**KUTIPAN:**
Drama Korea Juvenile Justice garapan Netflix ini bukan sekadar tontonan ruang sidang biasa. Lebih dari itu, serial yang rilis pada 2022 ini adalah refleksi hukum, kritik sosial, sekaligus potret dilemanya hakim ketika berhadapan dengan perkara anak. Dengan alur yang menegangkan dan penuh emosi, drama ini memaksa kita bertanya: ketika anak melakukan kejahatan, apakah mereka layak dihukum seperti orang dewasa?
Sejak menit awal, Juvenile Justice langsung menghantam penonton dengan adegan sidang penuh tensi, tangis orang tua, hingga perdebatan hukum yang rumit. Dari situ, penonton langsung tahu bahwa drama ini tidak akan menyuguhkan sidang yang datar, melainkan pertarungan moral antara hukuman dan rehabilitasi.
Tokoh utama Sim Eun-seok (Kim Hye-soo) digambarkan sebagai hakim yang keras dan tanpa kompromi terhadap pelaku kejahatan anak. Tapi seiring berjalannya cerita, ia juga dihadapkan pada kenyataan pahit: banyak dari anak-anak ini adalah korban dari keluarga yang rusak, tekanan sosial, bahkan kemiskinan. Di sinilah drama ini menjadi menarik, ia menyoroti absurditas sistem hukum yang sering lebih cepat menghukum daripada memahami akar masalah.
Baca Juga: Perma RJ Tahun 2024: Mencegah Pergeseran Paradigma Sekadar Perdamaian
Secara sinematografi, drama ini tidak menawarkan visual glamor khas K-drama romantis. Fokusnya ada pada ekspresi para aktor, sorot mata hakim yang dingin, hingga teriakan orang tua di ruang sidang. Kamera dengan cerdas menangkap ketegangan, amarah, dan harapan yang bertubrukan di balik palu hakim.

**DATA TERLAMPIR:**
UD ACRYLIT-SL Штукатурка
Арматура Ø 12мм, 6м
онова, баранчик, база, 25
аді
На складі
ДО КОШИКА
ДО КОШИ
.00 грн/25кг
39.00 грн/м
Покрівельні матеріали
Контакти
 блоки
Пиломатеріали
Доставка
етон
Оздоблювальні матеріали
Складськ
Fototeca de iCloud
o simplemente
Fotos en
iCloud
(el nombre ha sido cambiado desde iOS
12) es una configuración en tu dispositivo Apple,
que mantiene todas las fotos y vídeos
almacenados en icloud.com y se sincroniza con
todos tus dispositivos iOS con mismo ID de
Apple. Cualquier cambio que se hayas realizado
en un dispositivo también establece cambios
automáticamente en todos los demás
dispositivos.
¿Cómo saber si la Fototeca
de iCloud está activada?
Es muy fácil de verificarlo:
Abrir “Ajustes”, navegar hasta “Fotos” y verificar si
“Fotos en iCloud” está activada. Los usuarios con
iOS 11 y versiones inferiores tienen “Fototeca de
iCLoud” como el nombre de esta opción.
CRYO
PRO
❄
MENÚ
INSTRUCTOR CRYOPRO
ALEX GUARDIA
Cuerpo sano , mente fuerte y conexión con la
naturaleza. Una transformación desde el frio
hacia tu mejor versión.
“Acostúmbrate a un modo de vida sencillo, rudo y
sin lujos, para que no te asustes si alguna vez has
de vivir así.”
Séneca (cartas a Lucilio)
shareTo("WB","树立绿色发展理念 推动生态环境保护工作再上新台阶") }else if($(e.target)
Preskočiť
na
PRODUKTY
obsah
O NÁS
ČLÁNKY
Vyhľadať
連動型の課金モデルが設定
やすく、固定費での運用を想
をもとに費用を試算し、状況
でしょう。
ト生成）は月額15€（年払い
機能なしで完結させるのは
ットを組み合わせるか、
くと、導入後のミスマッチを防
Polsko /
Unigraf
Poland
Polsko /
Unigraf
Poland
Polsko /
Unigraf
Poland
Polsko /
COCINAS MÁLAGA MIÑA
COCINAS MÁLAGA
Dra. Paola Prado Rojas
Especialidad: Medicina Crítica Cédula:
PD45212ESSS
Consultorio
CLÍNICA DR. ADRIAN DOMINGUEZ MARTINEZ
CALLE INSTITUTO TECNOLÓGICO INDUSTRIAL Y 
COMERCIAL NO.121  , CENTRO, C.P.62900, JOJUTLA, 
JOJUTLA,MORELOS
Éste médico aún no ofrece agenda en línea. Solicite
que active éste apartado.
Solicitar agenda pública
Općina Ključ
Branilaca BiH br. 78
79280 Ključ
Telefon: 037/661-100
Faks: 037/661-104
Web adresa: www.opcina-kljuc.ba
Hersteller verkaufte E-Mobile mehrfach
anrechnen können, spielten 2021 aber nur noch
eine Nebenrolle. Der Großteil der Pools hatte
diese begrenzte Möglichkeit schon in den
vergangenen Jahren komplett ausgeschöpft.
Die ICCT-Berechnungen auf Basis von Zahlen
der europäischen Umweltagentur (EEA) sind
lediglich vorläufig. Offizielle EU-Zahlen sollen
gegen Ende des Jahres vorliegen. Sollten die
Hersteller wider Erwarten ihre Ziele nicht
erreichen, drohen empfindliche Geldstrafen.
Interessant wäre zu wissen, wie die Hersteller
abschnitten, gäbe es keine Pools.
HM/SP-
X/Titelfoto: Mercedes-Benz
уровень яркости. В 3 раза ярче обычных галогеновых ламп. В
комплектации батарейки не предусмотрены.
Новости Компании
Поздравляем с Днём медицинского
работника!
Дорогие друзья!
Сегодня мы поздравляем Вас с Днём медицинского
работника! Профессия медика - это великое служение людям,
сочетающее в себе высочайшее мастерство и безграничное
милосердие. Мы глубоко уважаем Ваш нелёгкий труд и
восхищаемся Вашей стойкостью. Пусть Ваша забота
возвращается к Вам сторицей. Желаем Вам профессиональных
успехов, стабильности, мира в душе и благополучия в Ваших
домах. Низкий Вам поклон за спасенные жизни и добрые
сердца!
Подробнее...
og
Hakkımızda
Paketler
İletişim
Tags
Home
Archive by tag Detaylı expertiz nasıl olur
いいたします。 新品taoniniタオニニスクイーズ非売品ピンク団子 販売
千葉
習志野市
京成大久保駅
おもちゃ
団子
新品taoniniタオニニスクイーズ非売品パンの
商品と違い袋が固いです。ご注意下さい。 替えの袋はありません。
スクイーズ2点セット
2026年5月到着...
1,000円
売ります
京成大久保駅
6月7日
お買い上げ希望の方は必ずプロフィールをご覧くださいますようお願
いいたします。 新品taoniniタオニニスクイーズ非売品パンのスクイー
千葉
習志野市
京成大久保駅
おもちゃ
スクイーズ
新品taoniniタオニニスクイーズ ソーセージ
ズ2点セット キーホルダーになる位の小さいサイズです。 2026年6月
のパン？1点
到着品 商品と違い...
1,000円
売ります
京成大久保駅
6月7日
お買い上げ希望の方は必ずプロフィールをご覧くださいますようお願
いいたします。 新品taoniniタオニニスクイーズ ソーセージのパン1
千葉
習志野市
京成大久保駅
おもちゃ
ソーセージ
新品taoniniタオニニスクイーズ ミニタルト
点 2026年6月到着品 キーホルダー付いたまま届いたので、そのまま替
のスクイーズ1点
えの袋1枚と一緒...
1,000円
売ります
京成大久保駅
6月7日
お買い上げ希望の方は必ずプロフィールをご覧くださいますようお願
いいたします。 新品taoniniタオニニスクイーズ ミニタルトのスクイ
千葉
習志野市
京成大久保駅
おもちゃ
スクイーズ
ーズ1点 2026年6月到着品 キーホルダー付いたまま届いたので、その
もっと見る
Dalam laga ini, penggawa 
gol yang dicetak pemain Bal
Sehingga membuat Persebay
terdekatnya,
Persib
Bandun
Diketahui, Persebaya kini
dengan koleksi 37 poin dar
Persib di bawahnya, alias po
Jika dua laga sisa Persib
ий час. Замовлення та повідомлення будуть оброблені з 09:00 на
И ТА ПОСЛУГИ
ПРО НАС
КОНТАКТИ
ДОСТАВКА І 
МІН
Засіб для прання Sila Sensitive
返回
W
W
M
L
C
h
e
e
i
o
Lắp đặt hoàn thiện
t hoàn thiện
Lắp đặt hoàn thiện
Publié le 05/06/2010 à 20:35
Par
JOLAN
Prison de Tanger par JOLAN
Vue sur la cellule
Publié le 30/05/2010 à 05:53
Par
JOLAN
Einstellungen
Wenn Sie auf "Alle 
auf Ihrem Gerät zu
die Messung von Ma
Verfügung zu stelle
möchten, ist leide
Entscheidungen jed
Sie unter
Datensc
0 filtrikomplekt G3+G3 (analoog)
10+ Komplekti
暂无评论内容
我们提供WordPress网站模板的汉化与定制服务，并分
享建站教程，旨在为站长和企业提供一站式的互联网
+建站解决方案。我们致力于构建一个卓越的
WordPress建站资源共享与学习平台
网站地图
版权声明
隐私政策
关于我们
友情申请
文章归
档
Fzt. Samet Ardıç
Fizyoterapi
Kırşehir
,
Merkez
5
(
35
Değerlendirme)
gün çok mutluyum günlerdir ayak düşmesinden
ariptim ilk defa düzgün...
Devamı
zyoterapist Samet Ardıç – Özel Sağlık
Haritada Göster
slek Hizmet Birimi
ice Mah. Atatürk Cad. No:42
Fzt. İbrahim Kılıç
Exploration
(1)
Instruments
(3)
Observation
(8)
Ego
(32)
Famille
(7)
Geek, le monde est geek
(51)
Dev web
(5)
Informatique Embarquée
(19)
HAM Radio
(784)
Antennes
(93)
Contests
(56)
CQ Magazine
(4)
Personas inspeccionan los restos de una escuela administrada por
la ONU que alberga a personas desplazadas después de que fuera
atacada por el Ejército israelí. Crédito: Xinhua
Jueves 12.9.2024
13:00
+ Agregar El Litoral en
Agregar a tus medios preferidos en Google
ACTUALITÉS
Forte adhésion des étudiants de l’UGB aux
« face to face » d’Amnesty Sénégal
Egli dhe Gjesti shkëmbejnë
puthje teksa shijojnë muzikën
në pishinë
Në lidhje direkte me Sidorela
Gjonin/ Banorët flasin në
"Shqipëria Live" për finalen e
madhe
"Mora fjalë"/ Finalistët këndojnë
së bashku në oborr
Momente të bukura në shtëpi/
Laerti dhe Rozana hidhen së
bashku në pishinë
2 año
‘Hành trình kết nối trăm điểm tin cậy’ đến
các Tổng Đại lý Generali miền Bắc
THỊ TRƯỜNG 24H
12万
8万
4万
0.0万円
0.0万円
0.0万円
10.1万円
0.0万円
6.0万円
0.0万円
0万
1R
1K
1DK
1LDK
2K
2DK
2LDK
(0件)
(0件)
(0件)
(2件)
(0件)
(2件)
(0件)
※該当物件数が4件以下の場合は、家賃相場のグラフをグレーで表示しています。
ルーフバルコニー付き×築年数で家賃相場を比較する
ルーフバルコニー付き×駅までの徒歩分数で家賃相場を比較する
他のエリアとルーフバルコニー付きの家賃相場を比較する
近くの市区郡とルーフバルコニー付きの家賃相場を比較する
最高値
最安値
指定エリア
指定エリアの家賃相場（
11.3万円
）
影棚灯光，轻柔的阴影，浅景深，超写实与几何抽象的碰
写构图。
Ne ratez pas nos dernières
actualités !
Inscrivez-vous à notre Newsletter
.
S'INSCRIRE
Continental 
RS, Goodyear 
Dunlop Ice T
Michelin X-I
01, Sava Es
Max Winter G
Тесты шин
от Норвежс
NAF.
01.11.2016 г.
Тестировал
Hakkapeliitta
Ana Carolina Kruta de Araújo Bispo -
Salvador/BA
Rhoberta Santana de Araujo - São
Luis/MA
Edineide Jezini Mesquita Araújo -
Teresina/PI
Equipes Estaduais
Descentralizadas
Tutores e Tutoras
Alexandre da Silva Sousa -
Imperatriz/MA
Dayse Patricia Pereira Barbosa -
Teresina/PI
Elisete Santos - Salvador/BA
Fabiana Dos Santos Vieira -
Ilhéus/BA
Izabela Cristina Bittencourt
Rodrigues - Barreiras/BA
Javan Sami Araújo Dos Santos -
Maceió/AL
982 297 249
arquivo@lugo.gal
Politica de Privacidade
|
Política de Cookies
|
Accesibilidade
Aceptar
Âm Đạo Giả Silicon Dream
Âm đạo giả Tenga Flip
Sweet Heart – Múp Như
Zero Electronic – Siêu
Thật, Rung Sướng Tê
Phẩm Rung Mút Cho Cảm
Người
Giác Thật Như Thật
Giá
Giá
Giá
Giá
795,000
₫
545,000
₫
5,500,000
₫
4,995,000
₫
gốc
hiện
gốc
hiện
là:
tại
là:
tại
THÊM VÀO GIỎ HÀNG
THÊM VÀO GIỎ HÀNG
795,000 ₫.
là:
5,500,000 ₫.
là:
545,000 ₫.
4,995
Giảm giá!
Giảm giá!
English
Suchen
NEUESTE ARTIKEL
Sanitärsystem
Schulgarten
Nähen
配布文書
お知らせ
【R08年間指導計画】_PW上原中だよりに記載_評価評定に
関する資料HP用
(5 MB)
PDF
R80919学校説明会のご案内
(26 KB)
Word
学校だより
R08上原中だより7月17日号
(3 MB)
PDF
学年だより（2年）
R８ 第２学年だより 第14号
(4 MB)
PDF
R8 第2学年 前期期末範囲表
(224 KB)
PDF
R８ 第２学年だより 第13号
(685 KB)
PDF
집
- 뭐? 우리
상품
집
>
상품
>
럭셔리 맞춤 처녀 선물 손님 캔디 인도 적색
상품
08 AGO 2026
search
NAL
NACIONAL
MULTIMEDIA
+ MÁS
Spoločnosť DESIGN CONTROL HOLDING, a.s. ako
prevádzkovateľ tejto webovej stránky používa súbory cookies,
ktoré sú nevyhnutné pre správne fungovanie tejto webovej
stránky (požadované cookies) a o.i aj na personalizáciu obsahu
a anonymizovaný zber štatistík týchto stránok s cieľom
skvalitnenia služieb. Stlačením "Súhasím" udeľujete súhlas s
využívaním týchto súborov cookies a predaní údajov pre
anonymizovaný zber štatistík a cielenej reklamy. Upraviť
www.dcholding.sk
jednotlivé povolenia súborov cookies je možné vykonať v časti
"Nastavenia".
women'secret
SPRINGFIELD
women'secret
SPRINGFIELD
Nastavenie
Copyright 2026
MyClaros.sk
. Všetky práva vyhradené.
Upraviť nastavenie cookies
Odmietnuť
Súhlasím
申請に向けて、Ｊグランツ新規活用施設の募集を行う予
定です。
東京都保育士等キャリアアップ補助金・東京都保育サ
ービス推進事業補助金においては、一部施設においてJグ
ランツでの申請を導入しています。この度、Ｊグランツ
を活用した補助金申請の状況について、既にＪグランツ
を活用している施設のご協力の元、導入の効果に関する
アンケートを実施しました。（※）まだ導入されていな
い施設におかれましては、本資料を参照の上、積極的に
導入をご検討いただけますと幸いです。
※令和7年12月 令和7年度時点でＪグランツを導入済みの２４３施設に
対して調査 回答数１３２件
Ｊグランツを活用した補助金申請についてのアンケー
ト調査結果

**PETUNJUK:**
- 1) Ulangi tanpa perubahan bagian ulasan Juvenile Justice di antara "Baca Juga: Perma" dan "balik palu hakim.", kedua batas itu ikut disertakan.
- 2) Rangkum ulasan Juvenile Justice dalam dua kalimat.
- 3) Jawab pertanyaan berikut berdasarkan ulasan Juvenile Justice.
(a) Pada tahun berapa serial ini rilis?
(b) Siapa pemeran tokoh Sim Eun-seok?
(c) Pada apa sinematografi drama ini berfokus?
Daftar tersebut tidak perlu dipakai.

**JAWABAN TIAP TUGAS:**
- 1)
Baca Juga: Perma RJ Tahun 2024: Mencegah Pergeseran Paradigma Sekadar Perdamaian
Secara sinematografi, drama ini tidak menawarkan visual glamor khas K-drama romantis. Fokusnya ada pada ekspresi para aktor, sorot mata hakim yang dingin, hingga teriakan orang tua di ruang sidang. Kamera dengan cerdas menangkap ketegangan, amarah, dan harapan yang bertubrukan di balik palu hakim.

- 2) Ulasan ini menilai Juvenile Justice, serial Netflix yang rilis pada 2022, sebagai refleksi hukum dan kritik sosial yang mempertanyakan apakah anak pelaku kejahatan layak dihukum seperti orang dewasa. Drama ini menampilkan hakim Sim Eun-seok yang keras tetapi dihadapkan pada kenyataan bahwa banyak pelaku adalah korban keluarga rusak, tekanan sosial, dan kemiskinan, dan visualnya tidak glamor karena berfokus pada ekspresi para aktor serta ketegangan di ruang sidang.

- 3)
(a) 2022.
(b) Kim Hye-soo.
(c) Ekspresi para aktor, sorot mata hakim yang dingin, hingga teriakan orang tua di ruang sidang.